I don’t think I was alone either. I remember reading the press reports when the iPhone was released back in late June…the line waiting, the excitement, and the feeling of general joviality over the whole thing. Of course, the rest of the world raised its collective eyebrow and said, “no thanks, we’ll wait ’til it’s no longer $599, or til when it’s released with other carriers.” By the rest of the world, of course I mean America. Frankly Apple was forced to tell the rest of the world to pound sand, thanks to ATT/Cingular’s demand that it be the sole provider for the signals tethering the iPhone to the USA.

Anyway, I digress. Of course, I knew what the reaction would be. Thousands of irate, embittered, angry calls to Apple demanding why they were played for “suckers” and the rest of the country was now laughing at them. Their precious phone was now being bought for $399! What kind of status symbol is that? Plus, now they look like idiots for being the first in line and paying the premium for being first.


Wait, did I just hit on it? They had the honor of being first to have the iPhone. Isn’t that worth $200 dollars to them? It must have been, because of course if I was running Apple no one would have seen a single dime from me, not a nice little $100 gift from Steve Jobs as an apology. If I was Steve, I’d tell them that I was sorry they felt wronged, and say “Welcome to the Early Adopter life!”

Of course, that’s why I’m not running Apple – I have little patience for people who demand to get into the early adopter lifestyle without being prepared for all of what that entails.

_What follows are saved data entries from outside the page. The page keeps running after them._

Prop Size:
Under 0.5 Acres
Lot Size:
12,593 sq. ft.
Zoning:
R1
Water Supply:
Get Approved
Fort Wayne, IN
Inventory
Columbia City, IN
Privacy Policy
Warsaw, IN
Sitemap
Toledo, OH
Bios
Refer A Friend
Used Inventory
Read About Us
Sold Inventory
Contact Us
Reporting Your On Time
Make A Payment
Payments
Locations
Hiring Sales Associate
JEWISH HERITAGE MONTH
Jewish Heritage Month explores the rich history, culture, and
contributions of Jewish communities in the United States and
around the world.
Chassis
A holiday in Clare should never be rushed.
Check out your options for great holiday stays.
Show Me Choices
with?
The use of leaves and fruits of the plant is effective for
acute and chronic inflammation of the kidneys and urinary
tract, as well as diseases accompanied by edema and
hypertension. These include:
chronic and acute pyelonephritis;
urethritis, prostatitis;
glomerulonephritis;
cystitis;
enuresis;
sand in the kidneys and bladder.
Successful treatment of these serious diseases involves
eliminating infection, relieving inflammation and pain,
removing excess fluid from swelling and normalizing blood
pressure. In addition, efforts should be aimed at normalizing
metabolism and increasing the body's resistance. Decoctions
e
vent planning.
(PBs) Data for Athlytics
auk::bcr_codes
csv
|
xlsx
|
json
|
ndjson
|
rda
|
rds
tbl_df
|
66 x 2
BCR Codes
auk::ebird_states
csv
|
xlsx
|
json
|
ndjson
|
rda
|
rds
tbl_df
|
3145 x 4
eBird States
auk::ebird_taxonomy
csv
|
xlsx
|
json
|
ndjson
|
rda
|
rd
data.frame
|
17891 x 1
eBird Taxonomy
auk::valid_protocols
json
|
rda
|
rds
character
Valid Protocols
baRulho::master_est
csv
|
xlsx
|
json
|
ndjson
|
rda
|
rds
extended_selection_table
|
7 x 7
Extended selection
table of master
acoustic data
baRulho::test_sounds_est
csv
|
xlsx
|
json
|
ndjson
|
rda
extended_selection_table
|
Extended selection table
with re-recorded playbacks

As a consumer of high performance computer components for the past half decade, I could have told any one of these crybabies that this is the world of technology, and to boot, you’re getting in bed with a company that has never made a mobile phone in its existance. At least when I buy a $500 video card from ATi or nVidia I understand that I’m going to be seeing that same card merely months later for hundreds of dollars less. I feel bad for Apple because they should have had it stamped on these people’s foreheads when they bought their phones that they were basically being a guinea pigs. Why should Apple be held hostage for making a business decision that is completely typical to the world of boutique computer systems?

I understand that it’s different. A phone is not a video card. Apple is not lowering the price because they have iPhone 2.0 and they’re trying to get rid of stock, they’re lowering prices to sell more products for the holiday season. Wait, did I just understand it again? Are companies allowed to lower prices of items before holiday gift-buying seasons? Gosh, I think they are! I can’t understand how people are being caught unaware by this!

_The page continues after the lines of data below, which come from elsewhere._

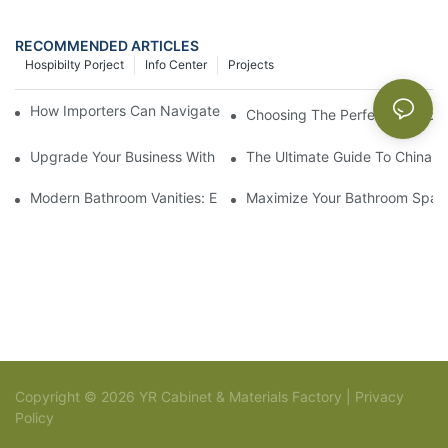
RECOMMENDED ARTICLES
Hospibilty Porject
Info Center
Projects
How Importers Can Navigate the 50% Tariff on RTA Cabinets
Choosing The Perfect Bathroo
Upgrade Your Business With Stylish Commercial Bathroom Vanit
The Ultimate Guide To China Ba
Modern Bathroom Vanities: Elevate Your Space With Contempor
Maximize Your Bathroom Space
Copyright © 2026 YR Cabinet & Materials Factory |
Privacy
Policy
Sitemap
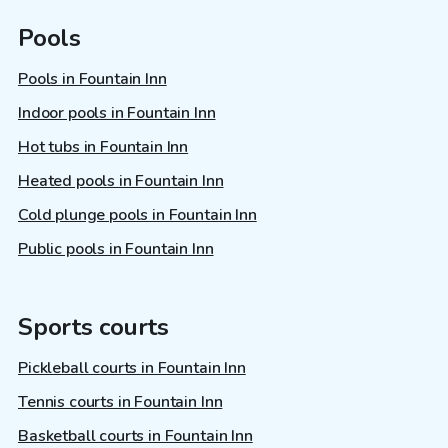
Pools
Pools in Fountain Inn
Indoor pools in Fountain Inn
Hot tubs in Fountain Inn
Heated pools in Fountain Inn
Cold plunge pools in Fountain Inn
Public pools in Fountain Inn
Sports courts
Pickleball courts in Fountain Inn
Tennis courts in Fountain Inn
Basketball courts in Fountain Inn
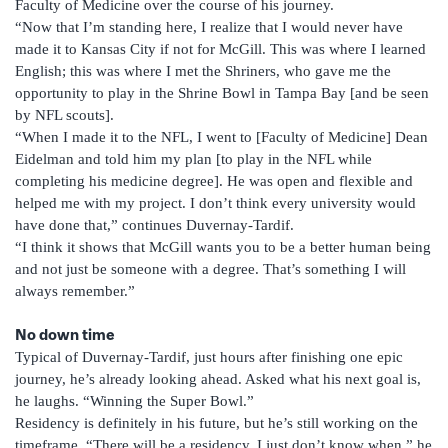
Faculty of Medicine over the course of his journey.
“Now that I’m standing here, I realize that I would never have
made it to Kansas City if not for McGill. This was where I learned
English; this was where I met the Shriners, who gave me the
opportunity to play in the Shrine Bowl in Tampa Bay [and be seen
by NFL scouts].
“When I made it to the NFL, I went to [Faculty of Medicine] Dean
Eidelman and told him my plan [to play in the NFL while
completing his medicine degree]. He was open and flexible and
helped me with my project. I don’t think every university would
have done that,” continues Duvernay-Tardif.
“I think it shows that McGill wants you to be a better human being
and not just be someone with a degree. That’s something I will
always remember.”
No down time
Typical of Duvernay-Tardif, just hours after finishing one epic
journey, he’s already looking ahead. Asked what his next goal is,
he laughs. “Winning the Super Bowl.”
Residency is definitely in his future, but he’s still working on the
timeframe. “There will be a residency, I just don’t know when,” he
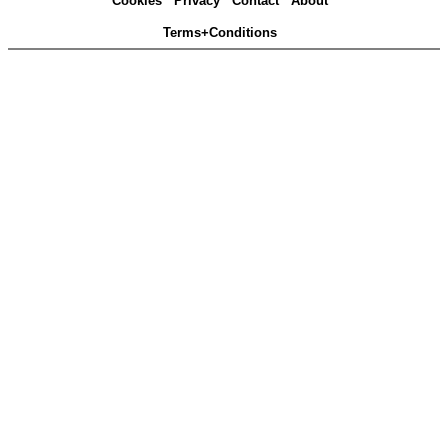
Cookies
Privacy
Contact
About
Terms+Conditions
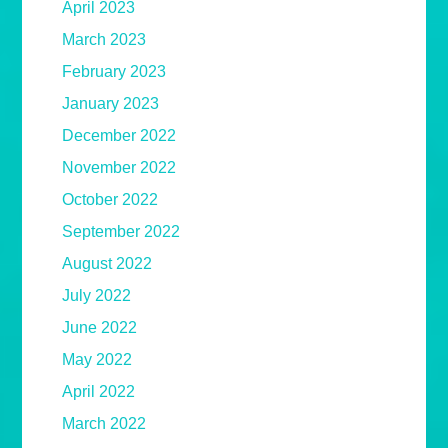
April 2023
March 2023
February 2023
January 2023
December 2022
November 2022
October 2022
September 2022
August 2022
July 2022
June 2022
May 2022
April 2022
March 2022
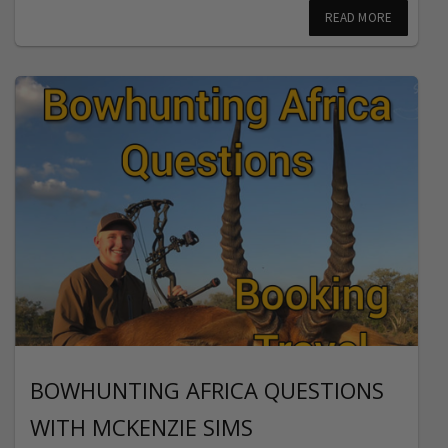
READ MORE
BOWHUNTING AFRICA QUESTIONS
WITH MCKENZIE SIMS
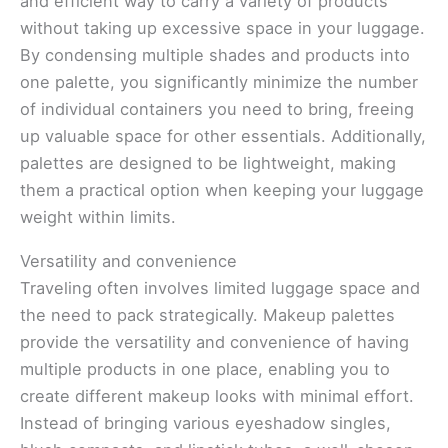
and efficient way to carry a variety of products
without taking up excessive space in your luggage.
By condensing multiple shades and products into
one palette, you significantly minimize the number
of individual containers you need to bring, freeing
up valuable space for other essentials. Additionally,
palettes are designed to be lightweight, making
them a practical option when keeping your luggage
weight within limits.
Versatility and convenience
Traveling often involves limited luggage space and
the need to pack strategically. Makeup palettes
provide the versatility and convenience of having
multiple products in one place, enabling you to
create different makeup looks with minimal effort.
Instead of bringing various eyeshadow singles,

I wouldn’t last very long as the CEO of Apple. The shareholders would probably kill me for having that sort of tough-love attitude. Apple needs its early adopters because they’re what make or break their product reviews. It’s a shame though, that their early adopters are turning on them now because they got into a game they didn’t understand.

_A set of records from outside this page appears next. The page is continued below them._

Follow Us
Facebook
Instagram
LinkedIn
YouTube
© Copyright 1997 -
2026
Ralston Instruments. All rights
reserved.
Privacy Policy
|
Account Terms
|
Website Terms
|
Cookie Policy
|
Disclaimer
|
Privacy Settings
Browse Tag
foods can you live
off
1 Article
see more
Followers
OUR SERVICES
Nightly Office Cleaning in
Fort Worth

EXTERNAL LINK: oh boo hoo, my phone is now cheap!

NOTE (10/17/2007): Come to think of it, as I’m doing my homework on copyright law and intellectual property, I always wondered how Apple was able to get away with even calling it the “iPhone” being that Cisco Systems had already copyrighted and released a product called the iPhone which was released months before the Apple iPhone. According to Wikipedia, it was resolved when Cisco and Apple said they would work for “interoperability,” whatever the hell that means. I think it means Apple used its clout with the consumers (Very few consumers know of “Cisco” although more know of its subsidiary “Linksys”) to woo over the thought of Apple promoting Cisco/Linksys products.

That and Cisco probably could have cared less, since it charges corporations thousands of dollars for its firewalls, routers, switches, etc and doesn’t really need a VoIP phone which is actually a piece of crap anyway.